The threads are unraveling but as they come loose, they catch the luminous rays of sun, taking on hints of the sacred. When they sparkle like this, even my full effacement, looming sure and strong, isn’t a threat, but a truth pacified by the purity of day.

The threads are unraveling but imagine a bird at the moment of emergence, and how it is blinded and terrified as shafts of light angle in and its warm home starts to crack and fall away.

And then the tiny, fluffy bird discovers it can walk, and then fly.

To say nothing of the Monarch, that beauty queen of colour and shape that waits on the other side of collapse.

Today a dizzy awareness floods in—it’s porous and all-encompassing, first tinted and then overwhelmed by nostalgia, for sunny days like this, but on mountaintops, and in the thinnest, most dazzling air.

The sensation is so great, I fear I will drown in the waters of what was, of the all-that-has-been I’ve since spun into gold.
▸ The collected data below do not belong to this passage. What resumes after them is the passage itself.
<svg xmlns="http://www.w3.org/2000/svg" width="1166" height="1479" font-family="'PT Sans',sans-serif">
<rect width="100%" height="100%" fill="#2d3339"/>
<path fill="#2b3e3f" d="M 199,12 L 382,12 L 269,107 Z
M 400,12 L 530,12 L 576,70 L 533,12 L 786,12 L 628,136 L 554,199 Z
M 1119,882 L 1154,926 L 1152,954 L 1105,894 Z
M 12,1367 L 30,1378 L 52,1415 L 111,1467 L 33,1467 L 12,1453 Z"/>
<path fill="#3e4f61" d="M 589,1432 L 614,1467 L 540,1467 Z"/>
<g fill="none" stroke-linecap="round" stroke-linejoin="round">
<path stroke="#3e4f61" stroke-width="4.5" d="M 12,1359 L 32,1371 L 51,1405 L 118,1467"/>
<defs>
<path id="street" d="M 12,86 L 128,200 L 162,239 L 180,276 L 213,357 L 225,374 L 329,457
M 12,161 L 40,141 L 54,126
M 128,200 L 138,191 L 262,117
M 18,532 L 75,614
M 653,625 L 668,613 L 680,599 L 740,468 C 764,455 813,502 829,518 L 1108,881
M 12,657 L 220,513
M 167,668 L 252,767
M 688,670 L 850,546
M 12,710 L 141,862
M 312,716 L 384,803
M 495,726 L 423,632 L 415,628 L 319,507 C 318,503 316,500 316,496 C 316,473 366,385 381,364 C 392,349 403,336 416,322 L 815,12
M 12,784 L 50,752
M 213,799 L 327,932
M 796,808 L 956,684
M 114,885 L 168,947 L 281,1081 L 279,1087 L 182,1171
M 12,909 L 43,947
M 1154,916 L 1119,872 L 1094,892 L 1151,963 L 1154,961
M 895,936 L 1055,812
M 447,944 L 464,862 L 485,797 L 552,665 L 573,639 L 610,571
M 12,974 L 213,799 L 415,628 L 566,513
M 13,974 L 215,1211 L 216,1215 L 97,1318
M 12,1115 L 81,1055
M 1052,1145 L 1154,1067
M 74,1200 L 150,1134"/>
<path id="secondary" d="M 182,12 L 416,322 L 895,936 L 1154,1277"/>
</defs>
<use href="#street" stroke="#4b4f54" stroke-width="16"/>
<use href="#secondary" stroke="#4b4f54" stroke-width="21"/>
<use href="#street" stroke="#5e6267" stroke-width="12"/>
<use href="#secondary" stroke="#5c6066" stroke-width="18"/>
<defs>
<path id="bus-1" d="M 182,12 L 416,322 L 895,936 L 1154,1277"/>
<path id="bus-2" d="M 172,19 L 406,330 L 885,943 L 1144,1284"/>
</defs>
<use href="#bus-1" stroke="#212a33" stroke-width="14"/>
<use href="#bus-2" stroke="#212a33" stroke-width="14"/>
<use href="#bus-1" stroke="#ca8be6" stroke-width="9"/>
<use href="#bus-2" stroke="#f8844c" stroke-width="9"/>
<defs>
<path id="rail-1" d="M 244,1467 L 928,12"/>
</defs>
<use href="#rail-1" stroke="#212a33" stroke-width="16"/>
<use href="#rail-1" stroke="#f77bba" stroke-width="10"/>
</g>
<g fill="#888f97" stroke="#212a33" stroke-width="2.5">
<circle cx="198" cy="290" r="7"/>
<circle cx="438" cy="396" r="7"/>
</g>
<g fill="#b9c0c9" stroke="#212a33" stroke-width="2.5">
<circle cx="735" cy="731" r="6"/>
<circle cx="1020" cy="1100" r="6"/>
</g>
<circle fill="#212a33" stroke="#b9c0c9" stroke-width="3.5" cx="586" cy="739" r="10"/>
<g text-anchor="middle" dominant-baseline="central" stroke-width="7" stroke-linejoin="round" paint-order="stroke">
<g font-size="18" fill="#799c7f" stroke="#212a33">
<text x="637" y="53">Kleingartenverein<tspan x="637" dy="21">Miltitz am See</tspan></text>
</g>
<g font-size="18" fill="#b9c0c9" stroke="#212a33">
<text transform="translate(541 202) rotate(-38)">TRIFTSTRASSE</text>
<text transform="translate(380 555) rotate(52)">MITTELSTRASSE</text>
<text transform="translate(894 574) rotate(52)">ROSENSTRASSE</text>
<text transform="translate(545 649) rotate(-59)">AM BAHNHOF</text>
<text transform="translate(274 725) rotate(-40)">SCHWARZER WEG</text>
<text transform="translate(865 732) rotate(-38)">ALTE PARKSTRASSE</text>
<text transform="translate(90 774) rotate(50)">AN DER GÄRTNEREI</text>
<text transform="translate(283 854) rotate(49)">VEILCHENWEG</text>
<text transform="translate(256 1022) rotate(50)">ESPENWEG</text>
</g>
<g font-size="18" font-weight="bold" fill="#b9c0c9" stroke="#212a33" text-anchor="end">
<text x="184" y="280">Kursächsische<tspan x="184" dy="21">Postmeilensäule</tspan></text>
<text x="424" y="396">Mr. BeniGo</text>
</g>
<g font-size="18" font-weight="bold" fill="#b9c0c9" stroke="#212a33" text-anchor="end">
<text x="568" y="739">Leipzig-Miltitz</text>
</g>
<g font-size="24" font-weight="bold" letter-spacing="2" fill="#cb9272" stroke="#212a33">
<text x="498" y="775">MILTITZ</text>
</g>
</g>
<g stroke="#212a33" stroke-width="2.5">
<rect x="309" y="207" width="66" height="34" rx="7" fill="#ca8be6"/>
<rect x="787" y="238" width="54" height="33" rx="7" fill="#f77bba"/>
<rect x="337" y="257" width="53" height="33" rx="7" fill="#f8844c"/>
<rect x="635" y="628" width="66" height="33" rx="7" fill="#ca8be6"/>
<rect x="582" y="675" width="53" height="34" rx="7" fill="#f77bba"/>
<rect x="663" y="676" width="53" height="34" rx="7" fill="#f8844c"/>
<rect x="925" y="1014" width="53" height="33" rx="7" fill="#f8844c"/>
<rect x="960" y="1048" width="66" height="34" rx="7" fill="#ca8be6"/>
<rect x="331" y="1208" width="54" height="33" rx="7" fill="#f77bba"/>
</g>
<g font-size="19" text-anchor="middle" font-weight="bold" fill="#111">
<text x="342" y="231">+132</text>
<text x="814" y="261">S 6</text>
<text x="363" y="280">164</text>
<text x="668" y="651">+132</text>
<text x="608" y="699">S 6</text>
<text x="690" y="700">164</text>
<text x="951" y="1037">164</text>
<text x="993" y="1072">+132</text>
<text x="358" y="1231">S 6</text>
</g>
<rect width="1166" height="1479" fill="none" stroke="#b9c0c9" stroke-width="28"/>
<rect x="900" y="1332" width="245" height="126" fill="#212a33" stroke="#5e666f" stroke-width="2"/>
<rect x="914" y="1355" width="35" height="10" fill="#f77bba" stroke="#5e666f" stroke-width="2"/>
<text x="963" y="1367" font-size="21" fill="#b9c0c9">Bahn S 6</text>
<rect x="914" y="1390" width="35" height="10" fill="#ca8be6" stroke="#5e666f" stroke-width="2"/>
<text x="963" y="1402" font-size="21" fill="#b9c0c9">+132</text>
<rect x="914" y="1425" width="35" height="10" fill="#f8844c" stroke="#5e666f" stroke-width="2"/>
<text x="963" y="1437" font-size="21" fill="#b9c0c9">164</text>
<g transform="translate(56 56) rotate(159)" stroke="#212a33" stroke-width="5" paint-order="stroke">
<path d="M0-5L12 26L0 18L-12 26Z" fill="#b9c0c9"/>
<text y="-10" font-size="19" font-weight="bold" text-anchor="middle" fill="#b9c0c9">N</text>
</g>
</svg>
Nostalgia tries to patch me back together again, and because it never will, I am thrust back into here-and-now, and come face to face with the fabric coming undone and tumbling everywhere, and I find what my deepest heart tells me is the wisdom of pure potential, untarnished by any thought of what is supposed to be, of what I allegedly am.

But today, I can’t see into that space that takes me to emptiness and clear thought.

The sun doesn’t wash me back into wholeness.

Instead, my stomach, busy with the work of trying to digest a lifetime of things-shoved-down, cries out in alarm and keeps me rooted in a body that shakes and feels clingy and unsure.

My stomach, keeper of dim old memories, comes with me for a walk and watches the pigeons settle in around me, and accompanies me as I observe children learning how to play catch.

They throw and receive, shriek with joy, and fall and bounce back again.

And then I stop resisting this great undoing.

I watch the frayed edges catch the yellow light of the waning afternoon sun.

Leaves hang overhead, a green awning that would be a trusted cushion if I climbed up there.

I allow myself, at least for now, to be warmed.